Job: Copy out the records line for line, from their start through the line containing "true [shape=ellipse]", and leave the pictures out of your answer.

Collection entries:
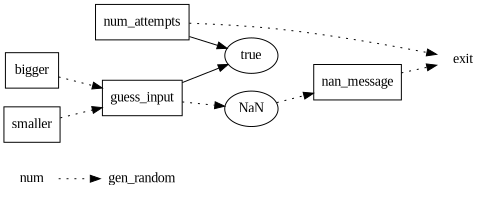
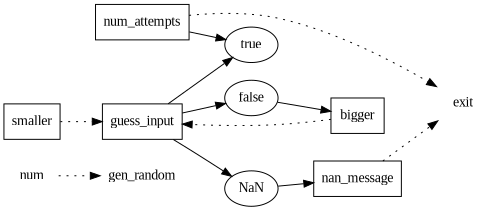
  digraph {
    fontname="Liberation Serif"
    rankdir=LR
    node [fontname="Liberation Serif" shape=record]
    edge [fontname="Liberation Serif"]
    n1 [label=num shape=plaintext]
    gen_random [shape=plaintext]
    true [shape=ellipse]
    guess_input
+   false [shape=ellipse]
    NaN [shape=ellipse]
    bigger
    nan_message
    num_attempts
    exit [shape=plaintext]
    smaller
    n1 -> gen_random [style=dotted]
    guess_input -> true
-   guess_input -> NaN [style=dotted]
-   NaN -> nan_message [style=dotted]
+   guess_input -> false
+   guess_input -> NaN
+   false -> bigger
+   NaN -> nan_message
    bigger -> guess_input [style=dotted]
    nan_message -> exit [style=dotted]
    num_attempts -> true
    num_attempts -> exit [style=dotted]
    smaller -> guess_input [style=dotted]
  }
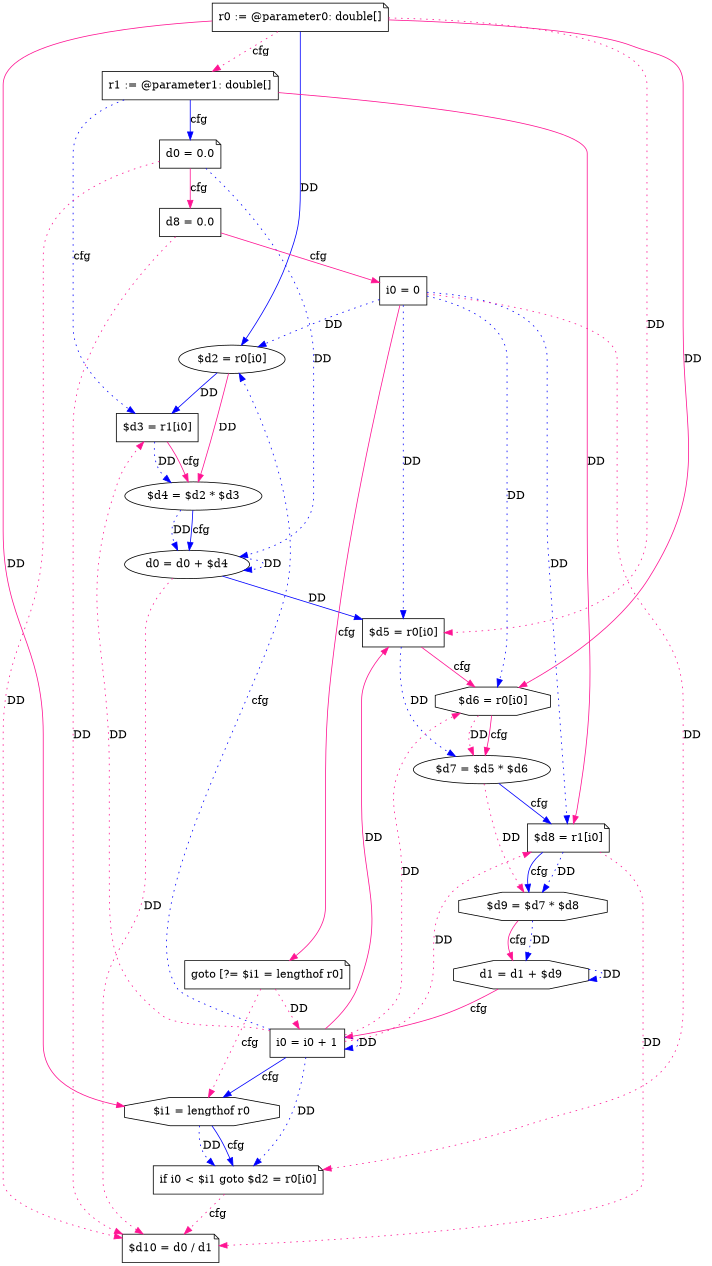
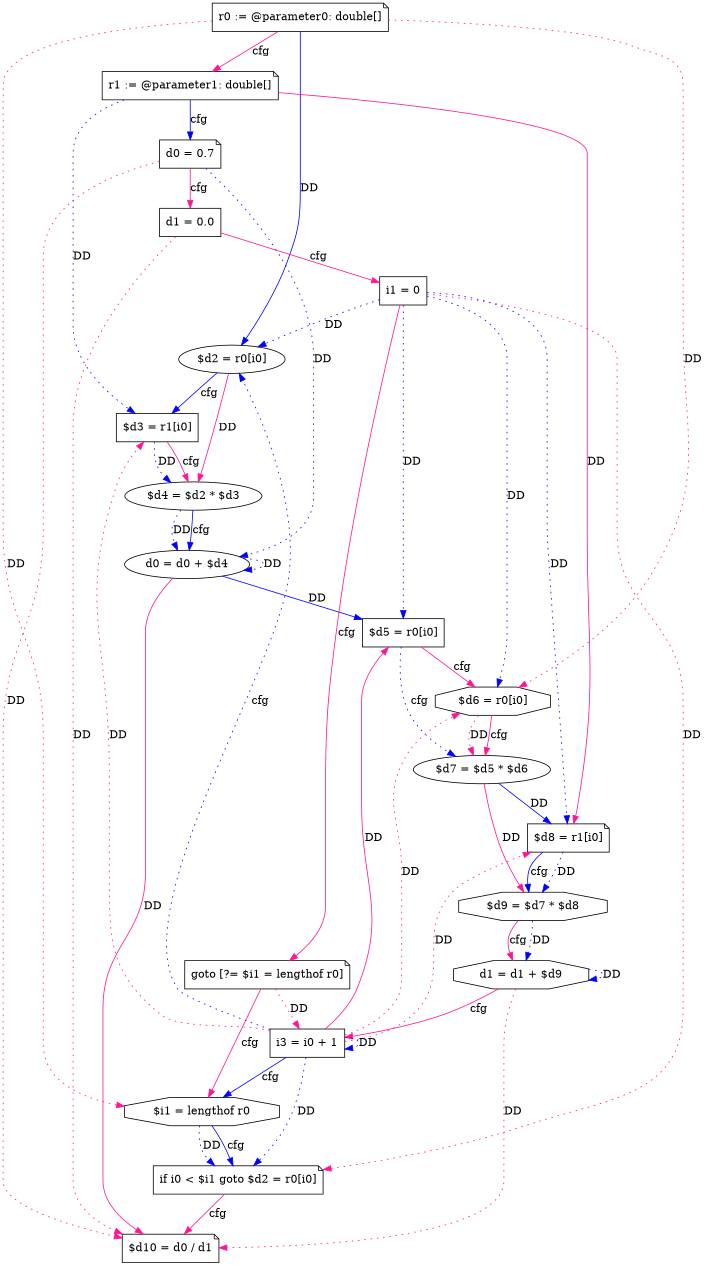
  digraph {
    node [shape=note]
    edge [color=deeppink style=dotted]
    n1 [label="r0 := @parameter0: double[]"]
    n2 [label="r1 := @parameter1: double[]"]
    n3 [label="$d2 = r0[i0]" shape=ellipse]
    n4 [label="$d5 = r0[i0]" shape=box]
    n5 [label="$d6 = r0[i0]" shape=octagon]
    n6 [label="$i1 = lengthof r0" shape=octagon]
-   n7 [label="d0 = 0.0"]
+   n7 [label="d0 = 0.7"]
    n8 [label="$d3 = r1[i0]" shape=box]
    n9 [label="$d8 = r1[i0]"]
    n10 [label="$d4 = $d2 * $d3" shape=ellipse]
    n11 [label="$d7 = $d5 * $d6" shape=ellipse]
    n12 [label="if i0 < $i1 goto $d2 = r0[i0]"]
-   n13 [label="d8 = 0.0" shape=box]
+   n13 [label="d1 = 0.0" shape=box]
    n14 [label="d0 = d0 + $d4" shape=ellipse]
    n15 [label="$d10 = d0 / d1"]
    n16 [label="$d9 = $d7 * $d8" shape=octagon]
-   n17 [label="i0 = 0" shape=box]
+   n17 [label="i1 = 0" shape=box]
    n18 [label="goto [?= $i1 = lengthof r0]"]
    n19 [label="d1 = d1 + $d9" shape=octagon]
-   n20 [label="i0 = i0 + 1" shape=box]
-   n1 -> n2 [label=cfg]
+   n20 [label="i3 = i0 + 1" shape=box]
+   n1 -> n2 [label=cfg style=""]
    n1 -> n3 [color=blue label=DD style=solid]
-   n1 -> n4 [label=DD]
-   n1 -> n5 [label=DD style=solid]
-   n1 -> n6 [label=DD style=solid]
+   n1 -> n5 [label=DD]
+   n1 -> n6 [label=DD]
    n2 -> n7 [color=blue label=cfg style=""]
-   n2 -> n8 [color=blue label=cfg]
+   n2 -> n8 [color=blue label=DD]
    n2 -> n9 [label=DD style=solid]
-   n3 -> n8 [color=blue label=DD style=""]
+   n3 -> n8 [color=blue label=cfg style=""]
    n3 -> n10 [label=DD style=solid]
    n4 -> n5 [label=cfg style=""]
-   n4 -> n11 [color=blue label=DD]
+   n4 -> n11 [color=blue label=cfg]
    n5 -> n11 [label=DD]
    n5 -> n11 [label=cfg style=""]
    n6 -> n12 [color=blue label=DD]
    n6 -> n12 [color=blue label=cfg style=""]
    n7 -> n13 [label=cfg style=""]
    n7 -> n14 [color=blue label=DD]
    n7 -> n15 [label=DD]
    n8 -> n10 [color=blue label=DD]
    n8 -> n10 [label=cfg style=""]
    n9 -> n16 [color=blue label=DD]
    n9 -> n16 [color=blue label=cfg style=""]
    n10 -> n14 [color=blue label=DD]
    n10 -> n14 [color=blue label=cfg style=""]
-   n11 -> n9 [color=blue label=cfg style=""]
-   n11 -> n16 [label=DD]
-   n12 -> n15 [label=cfg]
+   n11 -> n9 [color=blue label=DD style=""]
+   n11 -> n16 [label=DD style=solid]
+   n12 -> n15 [label=cfg style=""]
    n13 -> n15 [label=DD]
    n13 -> n17 [label=cfg style=""]
    n14 -> n4 [color=blue label=DD style=""]
    n14 -> n14 [color=blue label=DD]
-   n14 -> n15 [label=DD]
+   n14 -> n15 [label=DD style=solid]
    n16 -> n19 [color=blue label=DD]
    n16 -> n19 [label=cfg style=""]
    n17 -> n3 [color=blue label=DD]
    n17 -> n4 [color=blue label=DD]
    n17 -> n5 [color=blue label=DD]
    n17 -> n9 [color=blue label=DD]
    n17 -> n12 [label=DD]
    n17 -> n18 [label=cfg style=""]
-   n18 -> n6 [label=cfg]
+   n18 -> n6 [label=cfg style=""]
    n18 -> n20 [label=DD]
-   n9 -> n15 [label=DD]
+   n19 -> n15 [label=DD]
    n19 -> n19 [color=blue label=DD]
    n19 -> n20 [label=cfg style=""]
    n20 -> n3 [color=blue label=cfg]
    n20 -> n4 [label=DD style=solid]
    n20 -> n5 [label=DD]
    n20 -> n6 [color=blue label=cfg style=""]
    n20 -> n8 [label=DD]
    n20 -> n9 [label=DD]
    n20 -> n12 [color=blue label=DD]
    n20 -> n20 [color=blue label=DD]
  }
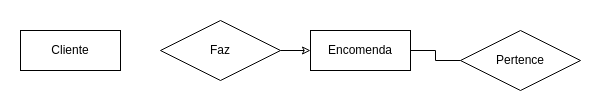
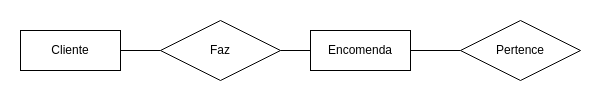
  <mxCell id="0" />
  <mxCell id="1" parent="0" />
+ <mxCell id="2" style="edgeStyle=orthogonalEdgeStyle;rounded=0;orthogonalLoop=1;jettySize=auto;html=1;entryX=0;entryY=0.5;entryDx=0;entryDy=0;endArrow=none;endFill=0;" edge="1" parent="1" source="3" target="7"><mxGeometry relative="1" as="geometry" /></mxCell>
  <mxCell id="3" value="Cliente" style="whiteSpace=wrap;html=1;align=center;" vertex="1" parent="1"><mxGeometry x="20" y="30" width="100" height="40" as="geometry" /></mxCell>
  <mxCell id="4" style="edgeStyle=orthogonalEdgeStyle;rounded=0;orthogonalLoop=1;jettySize=auto;html=1;entryX=0;entryY=0.5;entryDx=0;entryDy=0;endArrow=none;endFill=0;" edge="1" parent="1" source="5" target="8"><mxGeometry relative="1" as="geometry" /></mxCell>
  <mxCell id="5" value="Encomenda" style="whiteSpace=wrap;html=1;align=center;" vertex="1" parent="1"><mxGeometry x="310" y="30" width="100" height="40" as="geometry" /></mxCell>
- <mxCell id="6" style="edgeStyle=orthogonalEdgeStyle;rounded=0;orthogonalLoop=1;jettySize=auto;html=1;endArrow=classic;endFill=0;" edge="1" parent="1" source="7" target="5"><mxGeometry relative="1" as="geometry" /></mxCell>
+ <mxCell id="6" style="edgeStyle=orthogonalEdgeStyle;rounded=0;orthogonalLoop=1;jettySize=auto;html=1;endArrow=none;endFill=0;" edge="1" parent="1" source="7" target="5"><mxGeometry relative="1" as="geometry" /></mxCell>
  <mxCell id="7" value="Faz" style="shape=rhombus;perimeter=rhombusPerimeter;whiteSpace=wrap;html=1;align=center;" vertex="1" parent="1"><mxGeometry x="160" y="20" width="120" height="60" as="geometry" /></mxCell>
- <mxCell id="8" value="Pertence" style="shape=rhombus;perimeter=rhombusPerimeter;whiteSpace=wrap;html=1;align=center;" vertex="1" parent="1"><mxGeometry x="460" y="30" width="120" height="60" as="geometry" /></mxCell>
+ <mxCell id="8" value="Pertence" style="shape=rhombus;perimeter=rhombusPerimeter;whiteSpace=wrap;html=1;align=center;" vertex="1" parent="1"><mxGeometry x="460" y="20" width="120" height="60" as="geometry" /></mxCell>
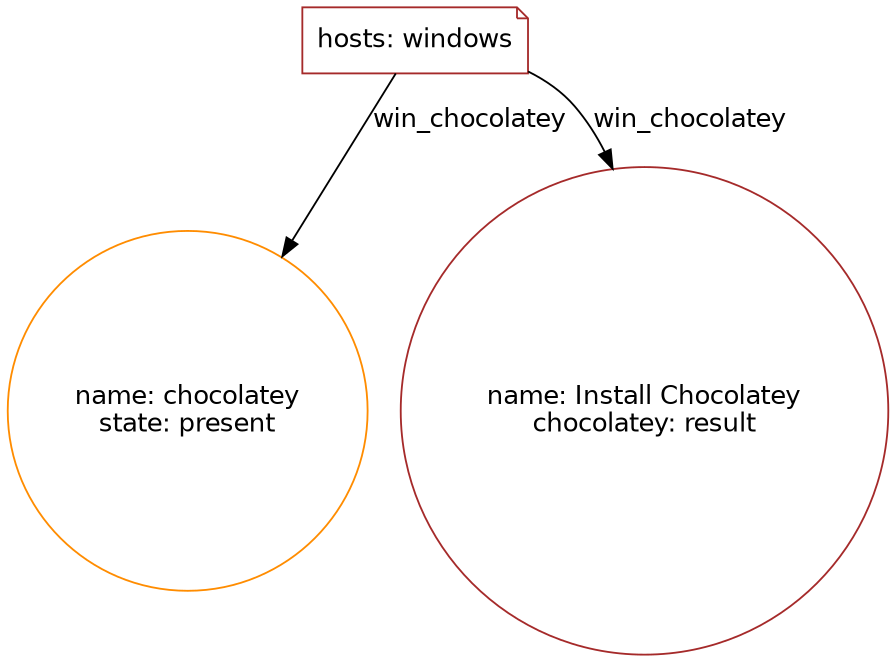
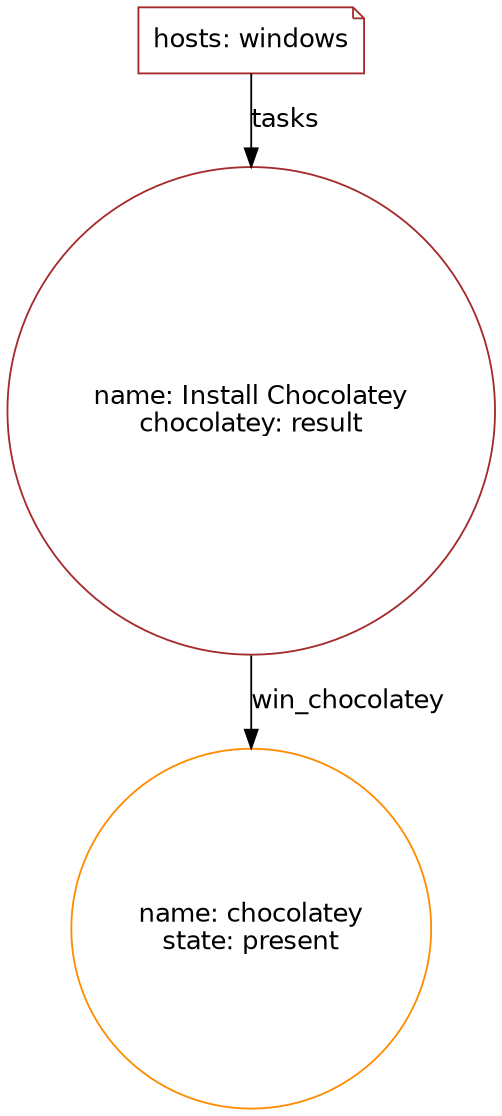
  digraph {
    fontname="DejaVu Sans"
    node [color=brown fontname="DejaVu Sans" shape=circle]
    edge [fontname="DejaVu Sans"]
    n1 [color=darkorange label="name: chocolatey\nstate: present\n"]
    n2 [label="name: Install Chocolatey\nchocolatey: result\n"]
    n3 [label="hosts: windows\n" shape=note]
-   n3 -> n1 [label=win_chocolatey]
-   n3 -> n2 [label=win_chocolatey]
+   n2 -> n1 [label=win_chocolatey]
+   n3 -> n2 [label=tasks]
  }
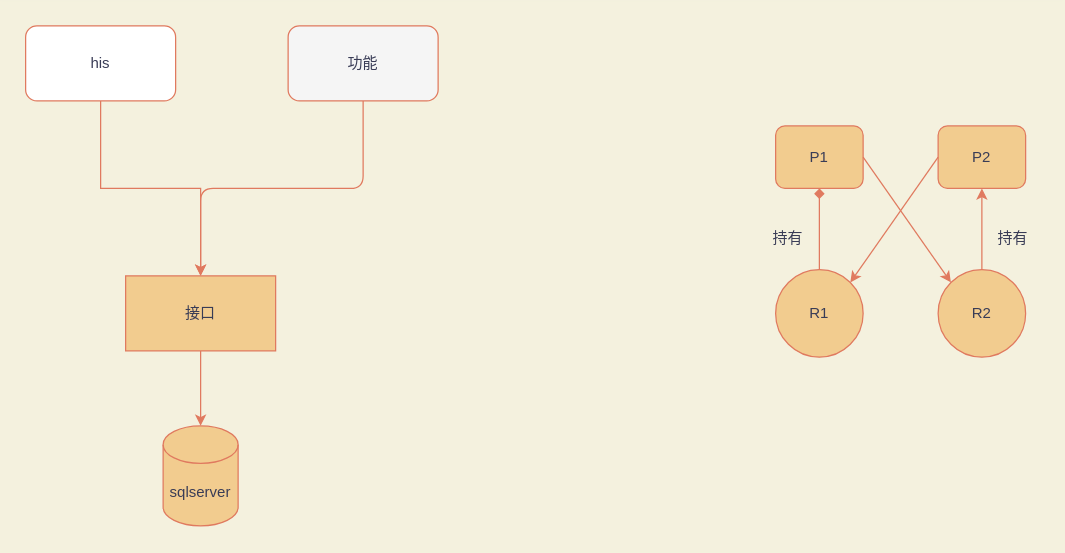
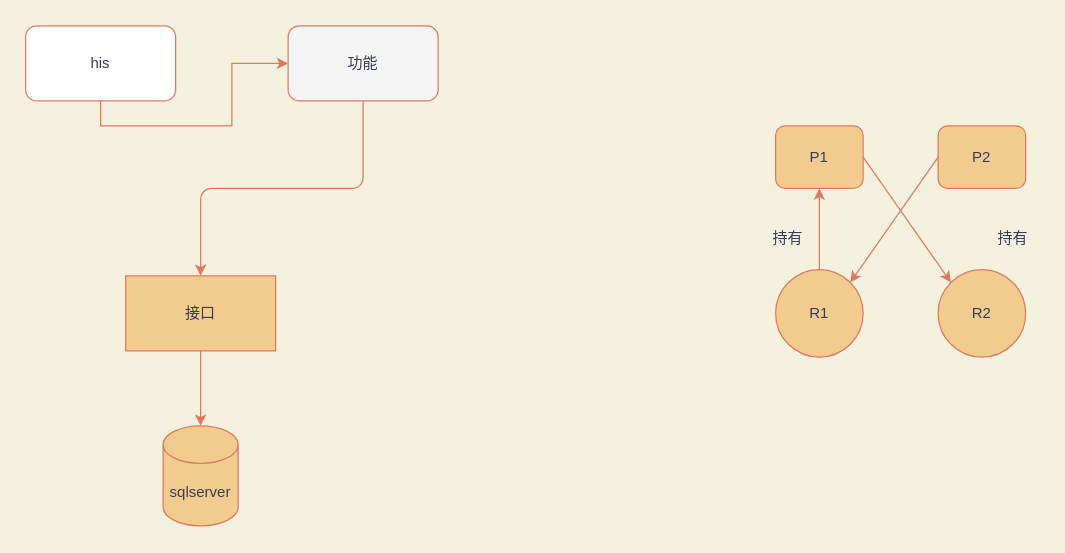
  <mxCell id="0" />
  <mxCell id="1" parent="0" />
  <mxCell id="2" value="sqlserver" style="shape=cylinder3;whiteSpace=wrap;html=1;boundedLbl=1;backgroundOutline=1;size=15;fillColor=#F2CC8F;strokeColor=#E07A5F;fontColor=#393C56;" parent="1" vertex="1"><mxGeometry x="130" y="340" width="60" height="80" as="geometry" /></mxCell>
- <mxCell id="3" style="edgeStyle=orthogonalEdgeStyle;rounded=0;orthogonalLoop=1;jettySize=auto;html=1;exitX=0.5;exitY=1;exitDx=0;exitDy=0;entryX=0.5;entryY=0;entryDx=0;entryDy=0;strokeColor=#E07A5F;fontColor=#393C56;labelBackgroundColor=#F4F1DE;" parent="1" source="4" target="6" edge="1"><mxGeometry relative="1" as="geometry" /></mxCell>
+ <mxCell id="3" style="edgeStyle=orthogonalEdgeStyle;rounded=0;orthogonalLoop=1;jettySize=auto;html=1;exitX=0.5;exitY=1;exitDx=0;exitDy=0;strokeColor=#E07A5F;fontColor=#393C56;labelBackgroundColor=#F4F1DE;" parent="1" source="4" target="8" edge="1"><mxGeometry relative="1" as="geometry" /></mxCell>
  <mxCell id="4" value="his" style="rounded=1;whiteSpace=wrap;html=1;fillColor=#ffffff;strokeColor=#E07A5F;fontColor=#393C56;" parent="1" vertex="1"><mxGeometry x="20" y="20" width="120" height="60" as="geometry" /></mxCell>
  <mxCell id="5" style="edgeStyle=orthogonalEdgeStyle;rounded=0;orthogonalLoop=1;jettySize=auto;html=1;exitX=0.5;exitY=1;exitDx=0;exitDy=0;strokeColor=#E07A5F;fontColor=#393C56;labelBackgroundColor=#F4F1DE;" parent="1" source="6" target="2" edge="1"><mxGeometry relative="1" as="geometry" /></mxCell>
  <mxCell id="6" value="接口" style="whiteSpace=wrap;html=1;fillColor=#F2CC8F;strokeColor=#E07A5F;fontColor=#393C56;rounded=0;" parent="1" vertex="1"><mxGeometry x="100" y="220" width="120" height="60" as="geometry" /></mxCell>
  <mxCell id="7" style="edgeStyle=orthogonalEdgeStyle;curved=0;rounded=1;sketch=0;orthogonalLoop=1;jettySize=auto;html=1;exitX=0.5;exitY=1;exitDx=0;exitDy=0;strokeColor=#E07A5F;fillColor=#F2CC8F;fontColor=#393C56;labelBackgroundColor=#F4F1DE;" parent="1" source="8" target="6" edge="1"><mxGeometry relative="1" as="geometry" /></mxCell>
  <mxCell id="8" value="功能" style="rounded=1;whiteSpace=wrap;html=1;fillColor=#f5f5f5;strokeColor=#E07A5F;fontColor=#393C56;" parent="1" vertex="1"><mxGeometry x="230" y="20" width="120" height="60" as="geometry" /></mxCell>
  <mxCell id="9" value="P1" style="rounded=1;whiteSpace=wrap;html=1;fillColor=#F2CC8F;strokeColor=#E07A5F;fontColor=#393C56;" vertex="1" parent="1"><mxGeometry x="620" y="100" width="70" height="50" as="geometry" /></mxCell>
- <mxCell id="10" style="edgeStyle=orthogonalEdgeStyle;curved=0;rounded=1;sketch=0;orthogonalLoop=1;jettySize=auto;html=1;exitX=0;exitY=0.5;exitDx=0;exitDy=0;strokeColor=#E07A5F;fillColor=#F2CC8F;fontColor=#393C56;endArrow=diamond;" edge="1" parent="1" source="11" target="9"><mxGeometry relative="1" as="geometry" /></mxCell>
+ <mxCell id="10" style="edgeStyle=orthogonalEdgeStyle;curved=0;rounded=1;sketch=0;orthogonalLoop=1;jettySize=auto;html=1;exitX=0;exitY=0.5;exitDx=0;exitDy=0;strokeColor=#E07A5F;fillColor=#F2CC8F;fontColor=#393C56;" edge="1" parent="1" source="11" target="9"><mxGeometry relative="1" as="geometry" /></mxCell>
  <mxCell id="11" value="R1" style="ellipse;whiteSpace=wrap;html=1;aspect=fixed;rounded=0;sketch=0;strokeColor=#E07A5F;fillColor=#F2CC8F;fontColor=#393C56;direction=south;" vertex="1" parent="1"><mxGeometry x="620" y="215" width="70" height="70" as="geometry" /></mxCell>
  <mxCell id="12" value="P2" style="rounded=1;whiteSpace=wrap;html=1;fillColor=#F2CC8F;strokeColor=#E07A5F;fontColor=#393C56;" vertex="1" parent="1"><mxGeometry x="750" y="100" width="70" height="50" as="geometry" /></mxCell>
- <mxCell id="13" style="edgeStyle=orthogonalEdgeStyle;curved=0;rounded=1;sketch=0;orthogonalLoop=1;jettySize=auto;html=1;exitX=0;exitY=0.5;exitDx=0;exitDy=0;strokeColor=#E07A5F;fillColor=#F2CC8F;fontColor=#393C56;" edge="1" parent="1" source="14" target="12"><mxGeometry relative="1" as="geometry" /></mxCell>
  <mxCell id="14" value="R2" style="ellipse;whiteSpace=wrap;html=1;aspect=fixed;rounded=0;sketch=0;strokeColor=#E07A5F;fillColor=#F2CC8F;fontColor=#393C56;direction=south;" vertex="1" parent="1"><mxGeometry x="750" y="215" width="70" height="70" as="geometry" /></mxCell>
  <mxCell id="15" value="" style="endArrow=classic;html=1;strokeColor=#E07A5F;fillColor=#F2CC8F;fontColor=#393C56;entryX=0;entryY=0;entryDx=0;entryDy=0;exitX=0;exitY=0.5;exitDx=0;exitDy=0;" edge="1" parent="1" source="12" target="11"><mxGeometry width="50" height="50" relative="1" as="geometry"><mxPoint x="520" y="300" as="sourcePoint" /><mxPoint x="570" y="250" as="targetPoint" /></mxGeometry></mxCell>
  <mxCell id="16" value="" style="endArrow=classic;html=1;strokeColor=#E07A5F;fillColor=#F2CC8F;fontColor=#393C56;entryX=0;entryY=1;entryDx=0;entryDy=0;exitX=1;exitY=0.5;exitDx=0;exitDy=0;" edge="1" parent="1" source="9" target="14"><mxGeometry width="50" height="50" relative="1" as="geometry"><mxPoint x="520" y="370" as="sourcePoint" /><mxPoint x="570" y="320" as="targetPoint" /></mxGeometry></mxCell>
  <mxCell id="17" value="持有" style="text;html=1;strokeColor=none;fillColor=none;align=center;verticalAlign=middle;whiteSpace=wrap;rounded=0;sketch=0;fontColor=#393C56;" vertex="1" parent="1"><mxGeometry x="610" y="180" width="40" height="20" as="geometry" /></mxCell>
  <mxCell id="18" value="持有" style="text;html=1;strokeColor=none;fillColor=none;align=center;verticalAlign=middle;whiteSpace=wrap;rounded=0;sketch=0;fontColor=#393C56;" vertex="1" parent="1"><mxGeometry x="790" y="180" width="40" height="20" as="geometry" /></mxCell>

Result for this task:
  digraph {
    fontname="Liberation Serif"
    rankdir=LR
    node [fontname="Liberation Serif" shape=record]
    edge [fontname="Liberation Serif"]
    n1 [label=num shape=plaintext]
    gen_random [shape=plaintext]
    true [shape=ellipse]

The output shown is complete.